A Boy Blowing on a Firebrand to Light a Candle (About 1692 - 1698)
About this artwork
Night scenes like this were particularly popular amongst Dutch artists, and Schalken specialised in this subject. Although the exact meaning of the boy with a firebrand is not known today, it derived from a painting by the Italian artist Jacopo Bassano and was also enthusiastically adopted by El Greco, who incorporated the motif in his ‘Allegory’ (NG 2419) which is also in the collection of the National Gallery of Scotland. It is likely that Schalcken executed this painting for Robert Spencer, 2nd Earl of Sunderland, while visiting Althorp during the period he spent in Britain.
- title: A Boy Blowing on a Firebrand to Light a Candle
- accession number: NG 2495
- artist: Godfried SchalckenDutch (1643 - 1706)
- gallery: Scottish National Gallery(On Display)
- object type: Painting
- subject: Light and sound
- materials: Oil on canvas
- date created: About 1692 - 1698
- measurements: 75.00 x 63.50 cm (framed: 104.00 x 92.00 x 10.00 cm)

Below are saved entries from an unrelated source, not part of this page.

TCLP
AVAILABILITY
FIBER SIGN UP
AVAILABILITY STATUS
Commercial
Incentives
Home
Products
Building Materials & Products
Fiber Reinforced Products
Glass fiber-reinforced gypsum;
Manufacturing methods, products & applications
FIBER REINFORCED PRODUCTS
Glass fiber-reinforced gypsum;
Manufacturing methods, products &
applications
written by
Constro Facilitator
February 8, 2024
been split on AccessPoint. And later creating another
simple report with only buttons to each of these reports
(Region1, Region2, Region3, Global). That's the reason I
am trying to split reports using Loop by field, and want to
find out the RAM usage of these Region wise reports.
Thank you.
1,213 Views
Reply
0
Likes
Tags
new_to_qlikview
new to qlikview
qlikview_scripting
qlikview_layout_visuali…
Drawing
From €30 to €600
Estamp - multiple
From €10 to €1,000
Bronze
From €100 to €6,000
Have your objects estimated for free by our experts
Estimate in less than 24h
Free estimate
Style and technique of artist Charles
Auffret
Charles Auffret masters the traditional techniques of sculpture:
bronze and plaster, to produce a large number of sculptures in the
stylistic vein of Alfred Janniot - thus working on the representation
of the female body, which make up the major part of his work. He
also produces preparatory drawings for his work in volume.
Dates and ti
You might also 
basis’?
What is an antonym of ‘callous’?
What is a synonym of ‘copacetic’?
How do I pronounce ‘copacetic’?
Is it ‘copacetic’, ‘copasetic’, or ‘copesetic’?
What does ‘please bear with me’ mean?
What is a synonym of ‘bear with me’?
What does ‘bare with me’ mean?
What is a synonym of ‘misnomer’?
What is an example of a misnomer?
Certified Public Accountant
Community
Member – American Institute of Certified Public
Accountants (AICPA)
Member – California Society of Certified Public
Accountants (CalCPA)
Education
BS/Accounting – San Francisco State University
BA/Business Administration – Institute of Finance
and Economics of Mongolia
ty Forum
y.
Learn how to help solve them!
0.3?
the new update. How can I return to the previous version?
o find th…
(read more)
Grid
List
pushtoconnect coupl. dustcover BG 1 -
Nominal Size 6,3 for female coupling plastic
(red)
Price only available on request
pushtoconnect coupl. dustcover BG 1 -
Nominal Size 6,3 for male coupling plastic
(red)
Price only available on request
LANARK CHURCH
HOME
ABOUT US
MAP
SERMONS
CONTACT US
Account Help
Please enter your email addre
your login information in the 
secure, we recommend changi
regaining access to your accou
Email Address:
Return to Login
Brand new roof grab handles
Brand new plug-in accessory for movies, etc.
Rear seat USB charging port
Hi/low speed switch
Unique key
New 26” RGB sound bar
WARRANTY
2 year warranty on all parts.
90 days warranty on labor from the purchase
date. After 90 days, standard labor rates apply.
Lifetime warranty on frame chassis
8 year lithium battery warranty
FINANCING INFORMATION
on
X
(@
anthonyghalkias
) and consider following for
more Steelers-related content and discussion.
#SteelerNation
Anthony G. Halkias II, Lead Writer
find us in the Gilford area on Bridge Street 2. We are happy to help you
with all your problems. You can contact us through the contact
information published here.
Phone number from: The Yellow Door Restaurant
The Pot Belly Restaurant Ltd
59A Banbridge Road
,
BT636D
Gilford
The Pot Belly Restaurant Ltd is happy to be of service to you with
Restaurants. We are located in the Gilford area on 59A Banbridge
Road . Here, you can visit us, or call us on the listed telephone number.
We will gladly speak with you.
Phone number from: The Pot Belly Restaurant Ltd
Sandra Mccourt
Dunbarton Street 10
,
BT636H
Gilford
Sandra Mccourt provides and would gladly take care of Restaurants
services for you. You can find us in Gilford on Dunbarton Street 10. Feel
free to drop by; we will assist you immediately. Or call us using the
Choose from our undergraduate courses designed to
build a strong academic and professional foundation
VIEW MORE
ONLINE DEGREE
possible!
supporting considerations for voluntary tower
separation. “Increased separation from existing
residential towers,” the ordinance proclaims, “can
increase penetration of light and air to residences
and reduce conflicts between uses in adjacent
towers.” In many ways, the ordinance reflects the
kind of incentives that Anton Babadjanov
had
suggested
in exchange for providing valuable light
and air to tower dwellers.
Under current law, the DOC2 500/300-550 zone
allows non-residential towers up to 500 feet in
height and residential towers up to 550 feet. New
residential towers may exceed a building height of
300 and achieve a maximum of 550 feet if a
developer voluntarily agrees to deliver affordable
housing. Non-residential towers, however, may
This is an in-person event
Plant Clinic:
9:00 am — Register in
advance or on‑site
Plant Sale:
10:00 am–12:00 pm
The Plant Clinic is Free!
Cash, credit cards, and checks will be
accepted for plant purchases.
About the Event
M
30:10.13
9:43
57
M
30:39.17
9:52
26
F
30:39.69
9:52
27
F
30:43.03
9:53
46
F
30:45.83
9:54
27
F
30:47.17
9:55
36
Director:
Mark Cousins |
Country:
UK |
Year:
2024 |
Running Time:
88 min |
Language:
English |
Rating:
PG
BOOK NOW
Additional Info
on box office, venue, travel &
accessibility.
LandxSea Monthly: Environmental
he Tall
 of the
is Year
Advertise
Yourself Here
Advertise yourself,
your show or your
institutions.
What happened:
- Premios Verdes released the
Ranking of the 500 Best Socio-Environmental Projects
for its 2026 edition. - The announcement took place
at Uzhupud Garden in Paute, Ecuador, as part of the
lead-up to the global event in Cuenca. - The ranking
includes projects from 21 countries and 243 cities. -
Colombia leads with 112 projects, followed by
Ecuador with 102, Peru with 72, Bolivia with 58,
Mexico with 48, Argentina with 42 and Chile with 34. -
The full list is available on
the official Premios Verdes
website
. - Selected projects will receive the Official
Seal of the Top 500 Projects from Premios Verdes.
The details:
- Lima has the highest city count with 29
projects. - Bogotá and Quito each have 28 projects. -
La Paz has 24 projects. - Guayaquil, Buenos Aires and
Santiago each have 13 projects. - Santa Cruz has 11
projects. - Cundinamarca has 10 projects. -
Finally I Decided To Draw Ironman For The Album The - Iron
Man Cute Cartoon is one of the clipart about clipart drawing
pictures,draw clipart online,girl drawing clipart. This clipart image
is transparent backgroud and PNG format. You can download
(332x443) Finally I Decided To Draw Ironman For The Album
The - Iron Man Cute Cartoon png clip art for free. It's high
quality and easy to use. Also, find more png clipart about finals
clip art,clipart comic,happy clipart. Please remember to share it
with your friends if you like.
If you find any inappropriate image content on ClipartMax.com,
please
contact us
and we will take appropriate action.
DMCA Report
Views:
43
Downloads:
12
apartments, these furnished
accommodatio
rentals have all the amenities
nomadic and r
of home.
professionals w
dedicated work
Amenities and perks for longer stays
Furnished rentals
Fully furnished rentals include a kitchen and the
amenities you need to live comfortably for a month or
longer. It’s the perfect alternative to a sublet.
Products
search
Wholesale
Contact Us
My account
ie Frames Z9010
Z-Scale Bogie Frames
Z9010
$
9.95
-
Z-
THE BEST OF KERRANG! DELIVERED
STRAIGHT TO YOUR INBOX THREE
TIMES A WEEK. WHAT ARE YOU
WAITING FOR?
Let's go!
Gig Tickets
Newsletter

- credit line: Purchased with the assistance of the Art Fund and the National Heritage Memorial Fund 1989
- photographer: Antonia Reeve
Schalcken was a pupil of Samuel van Hoogstraten and subsequently of Gerrit Dou in Leiden. Schalcken initially painted in the meticulous and precise technique of his teacher Dou, a ‘Fijnschilder’ (meaning ‘fine painter’). Schalcken later abandoned fine painting, but continued to be captivated by Dou's treatment of artificial light. In 1665 he returned to Dordrecht where he had grown up, and there his palette gradually became lighter, possibly due to the influence of the important Dutch genre painter Frans van Mieris. Schalcken’s genre and history paintings were highly sought after, and he was also regarded as a great portrait painter. Schalcken spent about six years working in Britain (c. 1692-98), before moving to The Hague, where he died in 1706.